Reproduce tal cual las líneas de las entradas de la colección que van desde la que contiene "family: Ephemeridae" hasta la última, ambas incluidas.

====== Datos mostrados ======

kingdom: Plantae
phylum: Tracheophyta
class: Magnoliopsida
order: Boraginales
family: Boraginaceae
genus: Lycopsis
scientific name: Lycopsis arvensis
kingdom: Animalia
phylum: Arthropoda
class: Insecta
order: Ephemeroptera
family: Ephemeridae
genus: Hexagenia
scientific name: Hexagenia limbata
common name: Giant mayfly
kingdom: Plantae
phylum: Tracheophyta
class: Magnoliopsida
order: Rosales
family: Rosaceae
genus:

======

Respuesta:
family: Ephemeridae
genus: Hexagenia
scientific name: Hexagenia limbata
common name: Giant mayfly
kingdom: Plantae
phylum: Tracheophyta
class: Magnoliopsida
order: Rosales
family: Rosaceae
genus:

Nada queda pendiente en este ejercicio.